As soon as practicable after the Closing Date, the Company will announce the results of the Rights Issue through an SGXNET announcement to be posted on the internet at the SGX-ST’s website https://www.sgx.com/securities/company-announcements.

The above timetable is indicative only and is subject to change. As at the date of this announcement, the Company does not expect the above timetable to be modified. However, the Company may, in consultation with the Sole Financial Adviser, Manager and Underwriter and with the approval of the SGX-ST and/or CDP, modify the above timetable subject to any limitation under any applicable laws. In such an event, the Company will publicly announce the same through an SGXNET announcement to be posted on the internet at the SGX-ST’s website https://www.sgx.com/securities/company-announcements.

 

 

BY ORDER OF THE BOARD

Tan Yah Sze/Kem Huey Lee Sharon
Joint Company Secretaries

26 August 2021

 

For the Offer Information Statement (OIS), please click here.

For the PDF version of this announcement, please click here.

 

IMPORTANT NOTICE
This announcement is for information only and does not constitute or form part of any offer or invitation to sell or issue or subscribe for, or any solicitation of any offer to acquire, any Rights Shares or to take up any entitlements to Rights Shares in any jurisdiction in which such an offer or solicitation is unlawful. No person should acquire any Rights Shares except on the basis of the information contained in an offer information statement to be lodged by the Company with the Monetary Authority of Singapore. The information contained in this announcement is not for release, publication or distribution to persons in the United States and should not be distributed, forwarded to or transmitted in or into any jurisdiction where to do so might constitute a violation of applicable securities laws or regulations. The issue, exercise or sale of Rights Shares and the acquisition or purchase of the Rights Shares are subject to specific legal or regulatory restrictions in certain jurisdictions. The Company assumes no responsibility in the event there is a violation by any person of such restrictions.

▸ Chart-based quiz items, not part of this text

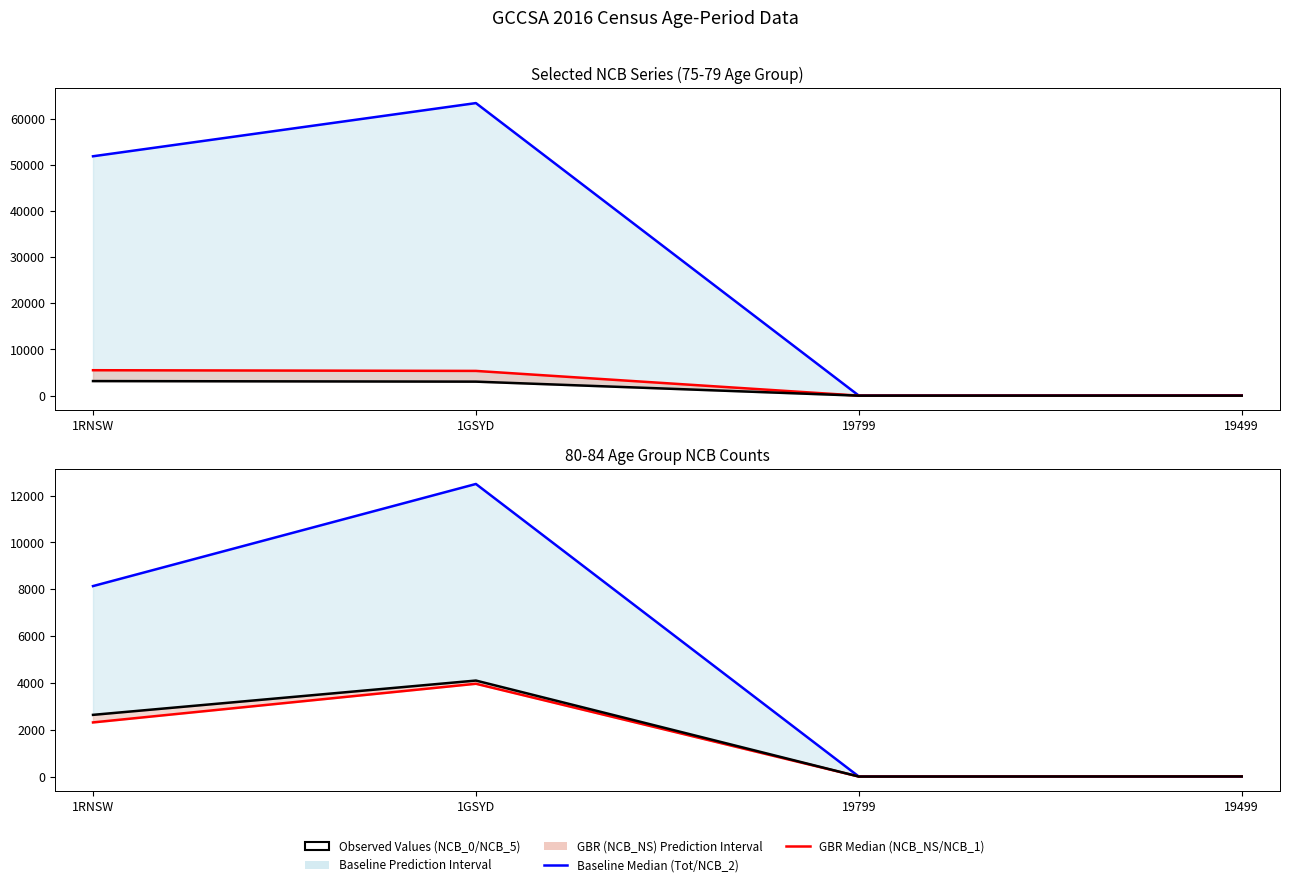

At which label is C16_AP_75_79_NCB_NS closest to 2757?

1GSYD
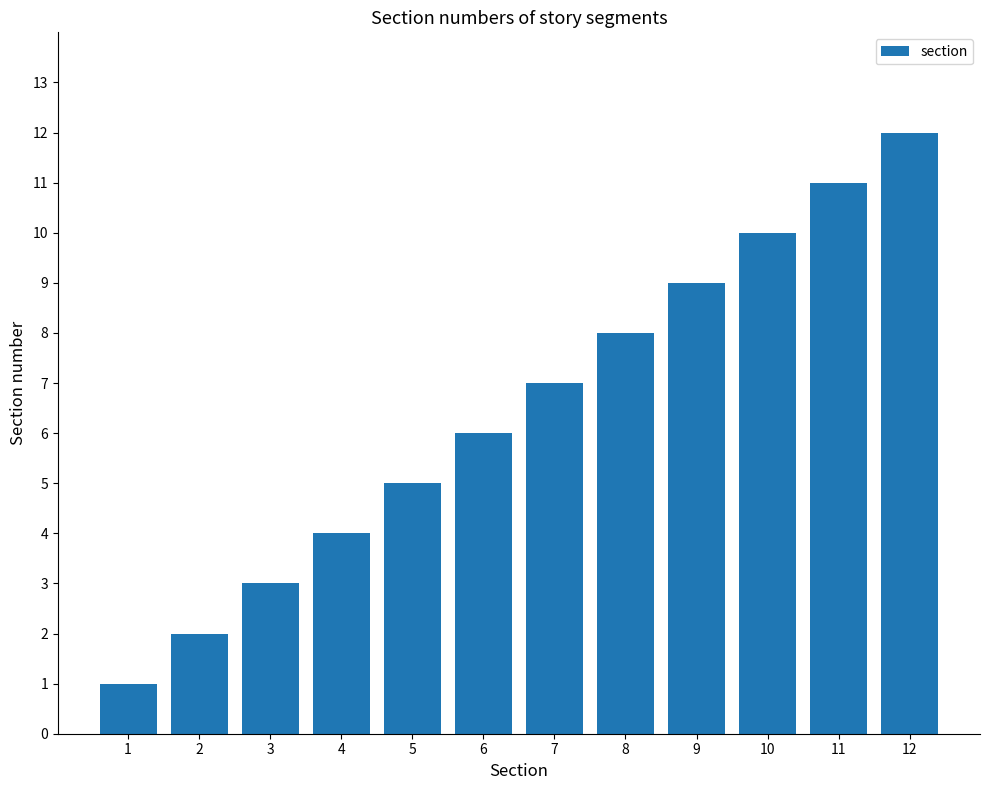

Is it true that the value at 8 is 8?

True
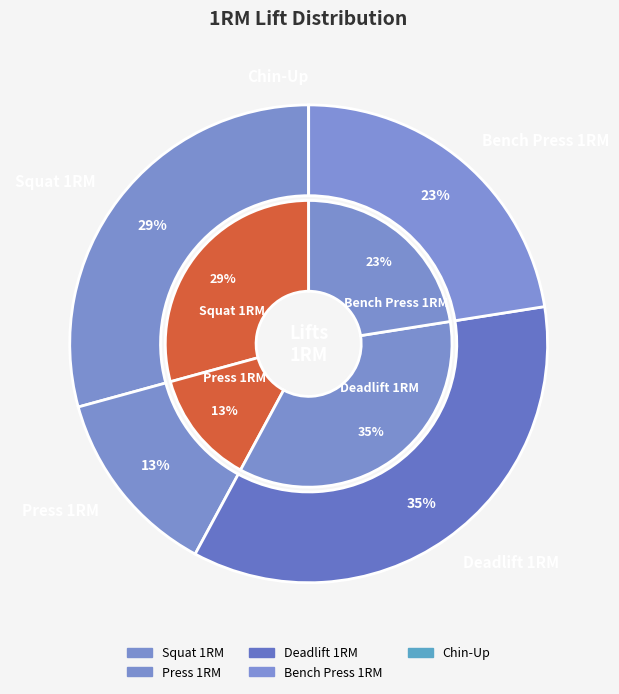

What percentage is the Squat 1RM slice, to the nearest percent?

29%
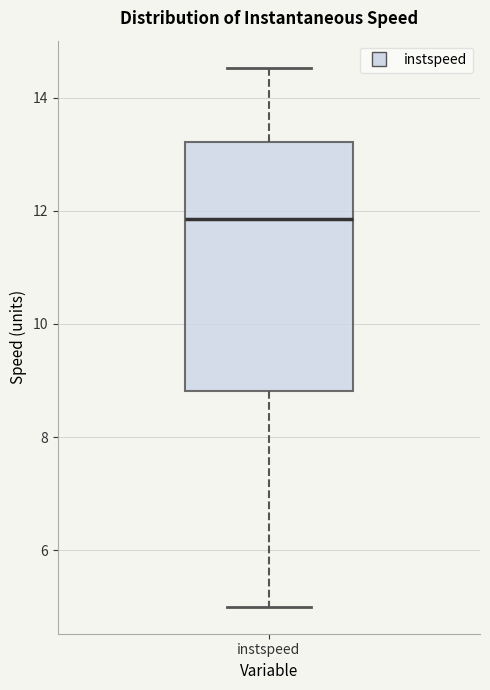

Where is the lower edge of the box for instspeed on the y-axis? The values are not printed on the chart, so give them approximately, as read against the axis.

8.8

The distribution of this announcement into jurisdictions other than Singapore may be restricted by law. Persons into whose possession this announcement and such other documents come should inform themselves about and observe any such restrictions. Any failure to comply with these restrictions may constitute a violation of the securities laws of any such jurisdiction. Neither the content of the Company’s website nor any website accessible by hyperlinks on the Company’s website is incorporated in, or forms part of, this announcement.

The Directors collectively and individually accept full responsibility for the accuracy of the information given in this announcement, and confirm, after taking all reasonable care and making all reasonable enquiries that, the facts stated and the opinions expressed herein are fair and accurate and constitutes full and true disclosure of all material facts about the Rights Issue and the Group which are relevant to the Rights Issue and the Directors are not aware of any facts the omission of which would make any statement in this announcement misleading. Where information in this announcement has been extracted from published or otherwise publicly available sources or obtained from a named source, the sole responsibility of the Directors has been to ensure that such information has been accurately and correctly extracted from those sources and/or reproduced in this document in its proper form and context.